How far do politicians conflate US and Israeli interests? Well Romney’s choice for veep, Paul Ryan, puts the issue “Israel” under the category “Homeland Security” on his Congressional website. Homeland Security also includes, Iraq, Afghanistan, Support Our Troops, and Defense Appropriations.
This political site says that Ryan has co-sponsored a lot of hawkishly pro-Israel legislation.
Ryan’s website statement on Israel is typical of the Republican right, and Democratic left for that matter: the only “fully functioning democracy” in the Middle East, shared values, and Hamas is a terrorist organization.

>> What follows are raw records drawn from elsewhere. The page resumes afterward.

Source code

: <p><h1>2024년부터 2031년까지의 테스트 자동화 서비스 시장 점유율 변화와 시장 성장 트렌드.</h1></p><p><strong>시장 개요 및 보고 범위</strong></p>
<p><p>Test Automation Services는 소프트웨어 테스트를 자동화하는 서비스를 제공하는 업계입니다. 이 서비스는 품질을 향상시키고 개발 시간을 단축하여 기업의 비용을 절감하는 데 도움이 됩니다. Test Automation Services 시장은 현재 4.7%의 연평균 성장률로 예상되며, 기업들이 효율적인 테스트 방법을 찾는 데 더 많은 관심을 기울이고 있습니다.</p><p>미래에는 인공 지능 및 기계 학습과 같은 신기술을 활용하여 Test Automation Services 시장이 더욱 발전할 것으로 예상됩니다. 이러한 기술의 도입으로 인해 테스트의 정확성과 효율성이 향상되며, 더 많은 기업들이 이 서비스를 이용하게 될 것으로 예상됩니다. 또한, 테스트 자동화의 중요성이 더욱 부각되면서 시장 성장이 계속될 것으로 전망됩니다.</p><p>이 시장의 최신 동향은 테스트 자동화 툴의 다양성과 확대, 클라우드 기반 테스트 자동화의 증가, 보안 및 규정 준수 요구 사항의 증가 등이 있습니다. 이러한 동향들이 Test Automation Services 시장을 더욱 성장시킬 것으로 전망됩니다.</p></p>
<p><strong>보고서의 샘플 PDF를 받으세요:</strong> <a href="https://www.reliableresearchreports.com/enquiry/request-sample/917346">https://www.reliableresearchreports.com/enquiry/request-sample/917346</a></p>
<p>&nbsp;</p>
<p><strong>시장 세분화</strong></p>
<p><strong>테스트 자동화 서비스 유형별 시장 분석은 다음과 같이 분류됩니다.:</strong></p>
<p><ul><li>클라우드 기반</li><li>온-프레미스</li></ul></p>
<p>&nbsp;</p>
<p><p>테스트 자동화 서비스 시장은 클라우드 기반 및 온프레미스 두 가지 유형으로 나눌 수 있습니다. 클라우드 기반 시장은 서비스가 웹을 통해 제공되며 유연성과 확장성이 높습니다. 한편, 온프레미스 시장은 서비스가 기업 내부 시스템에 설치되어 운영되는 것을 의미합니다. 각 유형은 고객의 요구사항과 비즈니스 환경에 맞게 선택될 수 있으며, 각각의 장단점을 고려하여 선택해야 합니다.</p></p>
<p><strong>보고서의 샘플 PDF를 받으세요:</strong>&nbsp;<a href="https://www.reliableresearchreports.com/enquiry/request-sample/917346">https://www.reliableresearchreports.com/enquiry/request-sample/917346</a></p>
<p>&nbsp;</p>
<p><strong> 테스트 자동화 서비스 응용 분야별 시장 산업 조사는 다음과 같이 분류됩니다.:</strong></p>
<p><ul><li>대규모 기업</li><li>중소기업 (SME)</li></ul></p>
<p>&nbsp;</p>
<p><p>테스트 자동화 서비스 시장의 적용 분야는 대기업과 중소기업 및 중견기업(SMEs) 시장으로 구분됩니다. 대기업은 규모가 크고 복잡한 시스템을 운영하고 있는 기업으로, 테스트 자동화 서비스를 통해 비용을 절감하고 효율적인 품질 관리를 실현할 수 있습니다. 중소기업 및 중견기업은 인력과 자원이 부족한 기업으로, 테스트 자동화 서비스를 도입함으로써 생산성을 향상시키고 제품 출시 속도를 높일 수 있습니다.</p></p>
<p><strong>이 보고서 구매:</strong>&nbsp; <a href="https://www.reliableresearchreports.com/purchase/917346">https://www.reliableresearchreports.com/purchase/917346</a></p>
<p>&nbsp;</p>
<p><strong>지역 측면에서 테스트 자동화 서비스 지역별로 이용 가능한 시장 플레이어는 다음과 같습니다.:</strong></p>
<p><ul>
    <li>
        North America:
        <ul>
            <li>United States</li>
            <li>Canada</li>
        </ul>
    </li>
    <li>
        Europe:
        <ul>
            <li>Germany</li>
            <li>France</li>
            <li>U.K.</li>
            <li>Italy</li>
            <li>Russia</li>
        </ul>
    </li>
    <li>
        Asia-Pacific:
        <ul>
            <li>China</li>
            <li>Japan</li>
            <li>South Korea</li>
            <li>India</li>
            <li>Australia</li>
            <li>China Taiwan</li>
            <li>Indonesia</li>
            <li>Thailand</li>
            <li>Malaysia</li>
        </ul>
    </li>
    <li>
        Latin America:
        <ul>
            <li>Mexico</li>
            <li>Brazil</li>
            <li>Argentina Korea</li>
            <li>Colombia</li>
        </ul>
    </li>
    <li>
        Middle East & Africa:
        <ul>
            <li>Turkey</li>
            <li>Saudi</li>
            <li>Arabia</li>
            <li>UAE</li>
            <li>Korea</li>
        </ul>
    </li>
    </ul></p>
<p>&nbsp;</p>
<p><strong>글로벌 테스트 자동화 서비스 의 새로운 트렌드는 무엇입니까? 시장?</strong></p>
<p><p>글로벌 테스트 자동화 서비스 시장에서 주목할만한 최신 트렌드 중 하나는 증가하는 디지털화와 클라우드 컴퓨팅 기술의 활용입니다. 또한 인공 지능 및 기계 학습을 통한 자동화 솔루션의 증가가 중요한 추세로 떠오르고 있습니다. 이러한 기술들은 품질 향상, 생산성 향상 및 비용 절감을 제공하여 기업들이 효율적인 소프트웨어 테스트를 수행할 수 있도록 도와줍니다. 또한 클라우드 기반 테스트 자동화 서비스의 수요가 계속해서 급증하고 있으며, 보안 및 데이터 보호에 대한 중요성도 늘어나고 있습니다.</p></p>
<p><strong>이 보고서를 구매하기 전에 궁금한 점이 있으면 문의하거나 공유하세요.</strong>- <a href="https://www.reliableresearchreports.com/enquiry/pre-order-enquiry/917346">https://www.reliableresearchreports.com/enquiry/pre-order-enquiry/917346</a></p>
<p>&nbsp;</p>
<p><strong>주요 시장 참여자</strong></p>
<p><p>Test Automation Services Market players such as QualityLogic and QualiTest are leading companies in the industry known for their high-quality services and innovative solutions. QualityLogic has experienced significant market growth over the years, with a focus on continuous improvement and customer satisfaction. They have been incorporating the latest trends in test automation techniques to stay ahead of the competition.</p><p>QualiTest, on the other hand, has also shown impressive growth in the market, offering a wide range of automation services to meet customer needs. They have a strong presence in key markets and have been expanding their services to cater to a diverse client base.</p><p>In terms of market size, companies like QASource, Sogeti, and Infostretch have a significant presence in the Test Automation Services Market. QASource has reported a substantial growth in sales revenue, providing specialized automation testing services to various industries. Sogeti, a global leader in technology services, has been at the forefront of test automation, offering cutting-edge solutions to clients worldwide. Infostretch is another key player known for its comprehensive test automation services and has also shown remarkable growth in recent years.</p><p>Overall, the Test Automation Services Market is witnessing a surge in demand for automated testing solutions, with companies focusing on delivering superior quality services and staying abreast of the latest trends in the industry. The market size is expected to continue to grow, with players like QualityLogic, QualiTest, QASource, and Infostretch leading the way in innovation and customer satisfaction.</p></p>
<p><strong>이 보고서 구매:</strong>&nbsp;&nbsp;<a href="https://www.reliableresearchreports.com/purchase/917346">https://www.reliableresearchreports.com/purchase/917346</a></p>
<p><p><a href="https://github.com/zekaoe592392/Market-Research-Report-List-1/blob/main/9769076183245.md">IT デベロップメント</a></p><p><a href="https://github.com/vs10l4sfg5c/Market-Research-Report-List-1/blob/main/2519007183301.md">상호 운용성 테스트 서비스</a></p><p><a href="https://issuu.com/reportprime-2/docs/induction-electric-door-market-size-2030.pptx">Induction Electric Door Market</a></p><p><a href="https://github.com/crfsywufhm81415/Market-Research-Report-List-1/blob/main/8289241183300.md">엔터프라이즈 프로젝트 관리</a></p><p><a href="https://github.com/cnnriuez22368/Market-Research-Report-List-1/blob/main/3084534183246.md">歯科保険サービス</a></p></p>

America has no better friend in the Middle East than the nation of Israel. Not only is Israel the region’s only fully functioning democracy, with a government based on popular consent and the rule of law, but it is also a valuable ally against Islamic extremism and terrorism. Our shared democratic values and national interests are supported by maintaining a close friendship with Israel. Americans also have a strong interest in Israel achieving a lasting peace with its neighbors – including the Palestinians.
Reasonable people – including those who live in the Middle East – differ about how the conflict between Israel and Palestine can be resolved. However, I believe at least one thing is clear: we cannot advocate for a solution to the Israeli-Palestinian conflict that jeopardizes Israel’s safety or legitimizes terrorism. Hamas, which is one of the two major Palestinian political factions, is an Islamist terrorist group whose charter calls for Israel’s destruction, refuses to recognize Israel’s existence, and calls Osama Bin Laden a “martyr.”
While I do not have a role in the diplomatic discussions over the resolution of the Israeli-Palestinian conflict, America should not pressure Israel to agree to a peace deal that is unlikely to result in peace and security. Real peace will require Palestinians to recognize that Israel has a right to exist, even as it will require two states for the two peoples. Introduced by House Majority Leader Eric Cantor on May 13, 2011, H. Res. 268 reaffirms the United States’ commitment to a negotiated settlement of the Israeli-Palestinian conflict through direct negotiations. I co-sponsored this legislation, and it passed the House on July 7, 2011 by a vote of 407-13. I was also a cosponsor of H.R. 4133, the United States-Israel Enhanced Security Cooperation Act, also introduced by Majority Leader Eric Cantor, which passed the House on May 9, 2012 by a vote of 411-2. H.R. 4133 states that it is United States policy to reaffirm the commitment to Israel’s security as a state, provide Israel with the military capabilities to defend itself, expand military and civilian cooperation, assist in a negotiated settlement of the Israeli-Palestinian conflict, and encourage Israel’s neighbors to recognize its right to exist.